(Stored data):

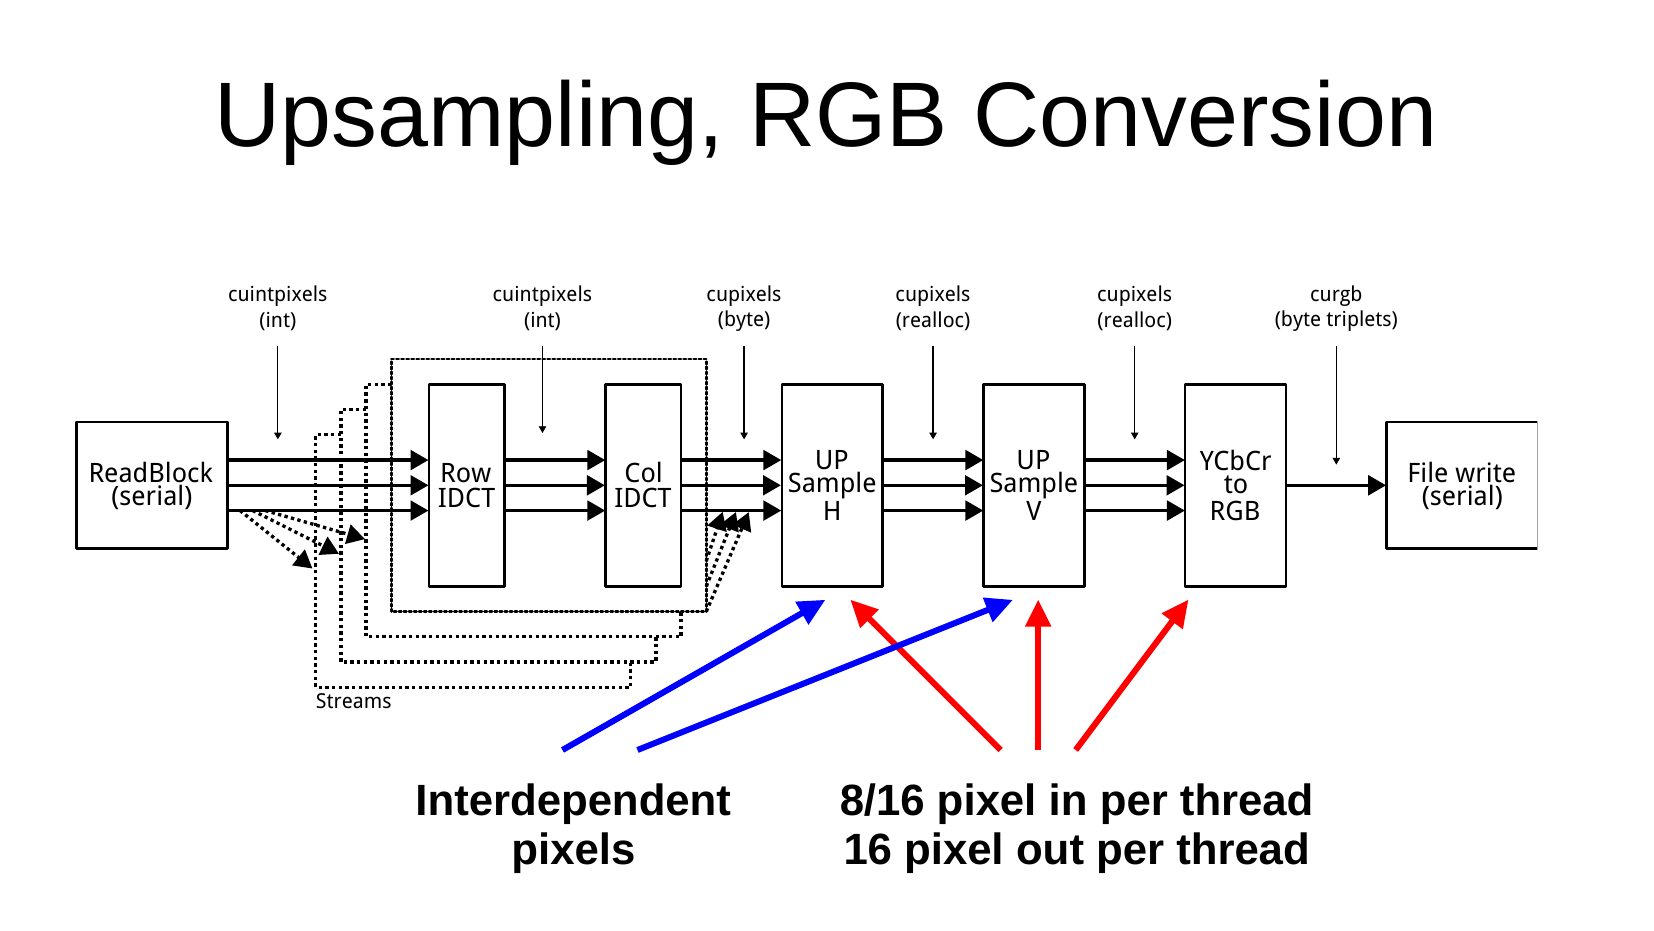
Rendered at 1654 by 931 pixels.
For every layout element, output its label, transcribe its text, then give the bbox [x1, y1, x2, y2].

picture [751, 651, 954, 709]
picture [75, 285, 1538, 709]
title Upsampling, RGB Conversion [82, 37, 1571, 193]
text_box Interdependent pixels [400, 750, 776, 901]
text_box 8/16 pixel in per thread 16 pixel out per thread [825, 750, 1351, 901]
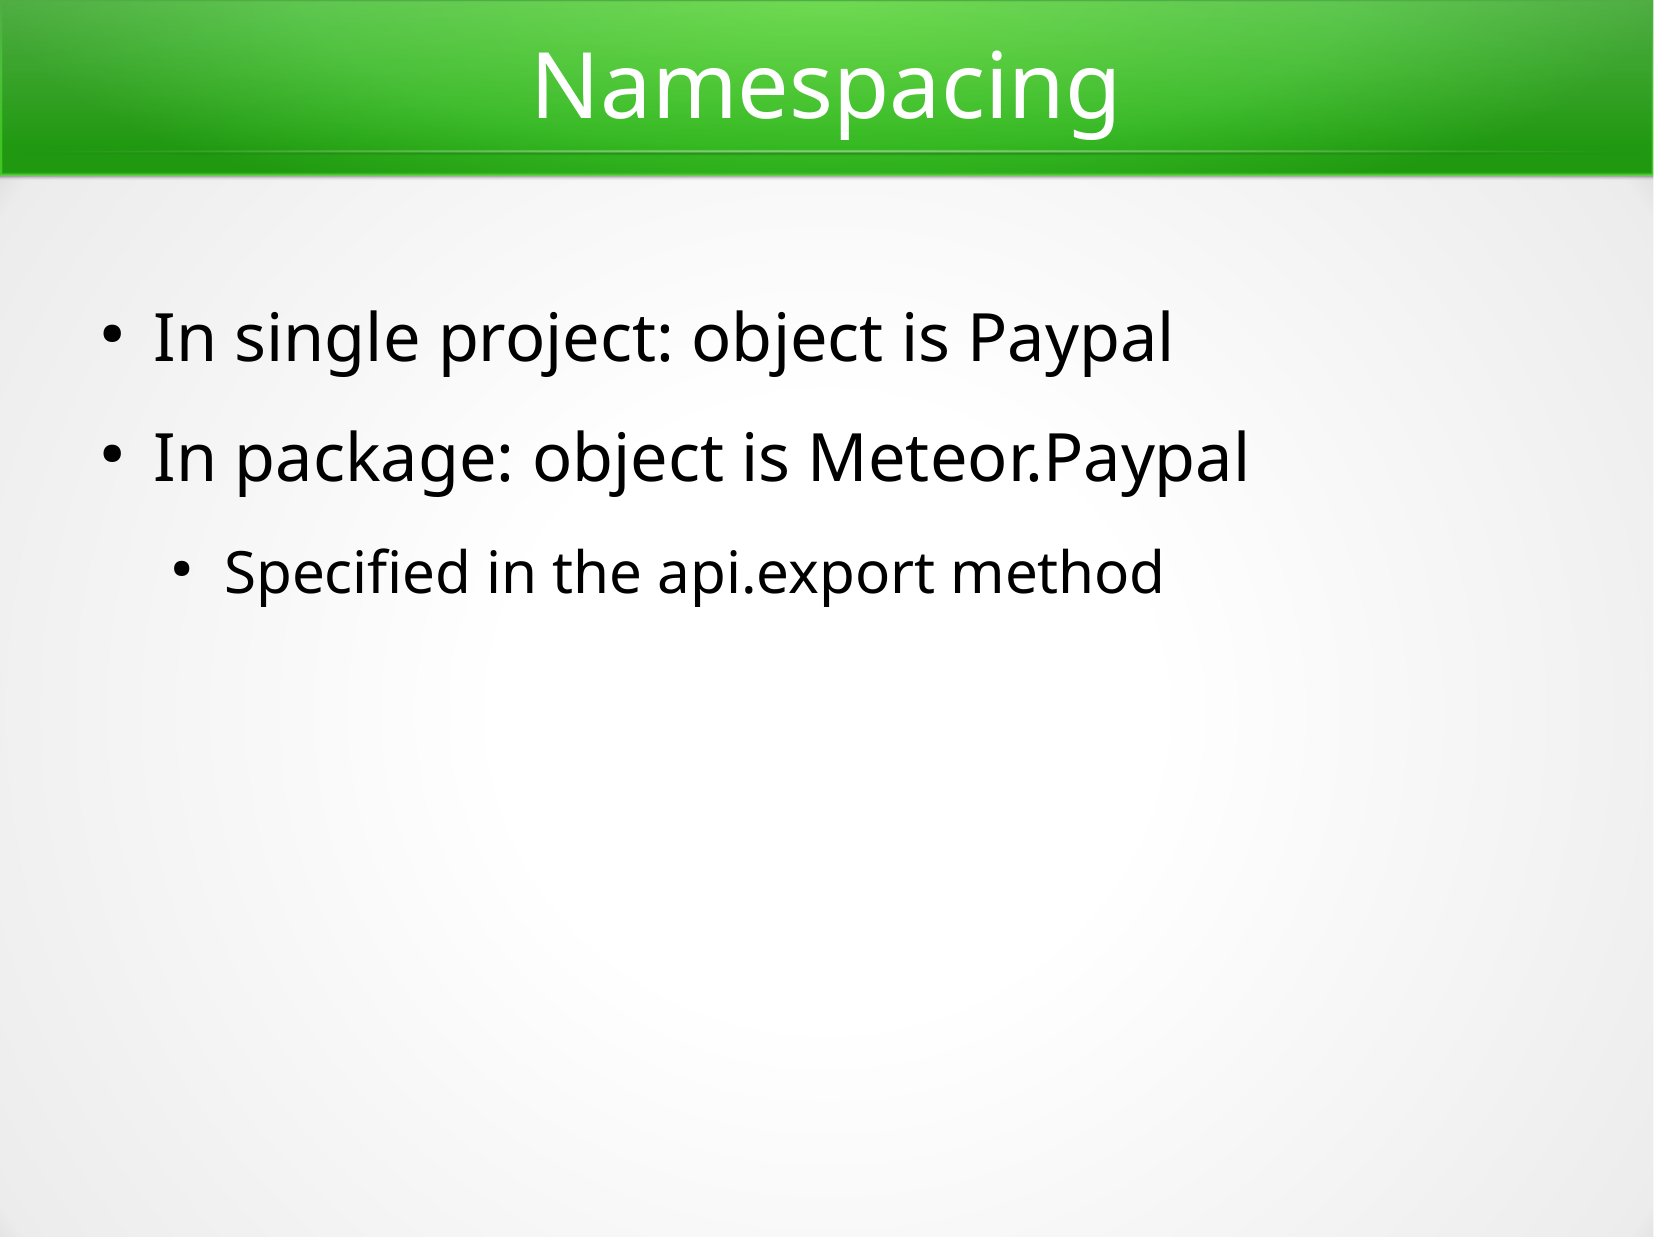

(Requirement): Please copy the text of each item above word for word, leaving out the pictures.

(Written reply):
Rendered at 1654 by 931 pixels.
For every layout element, output its label, transcribe its text, then give the bbox [x1, y1, x2, y2].

picture [751, 651, 954, 709]
picture [75, 285, 1538, 709]
title Upsampling, RGB Conversion [82, 37, 1571, 193]
text_box Interdependent pixels [400, 750, 776, 901]
text_box 8/16 pixel in per thread 16 pixel out per thread [825, 750, 1351, 901]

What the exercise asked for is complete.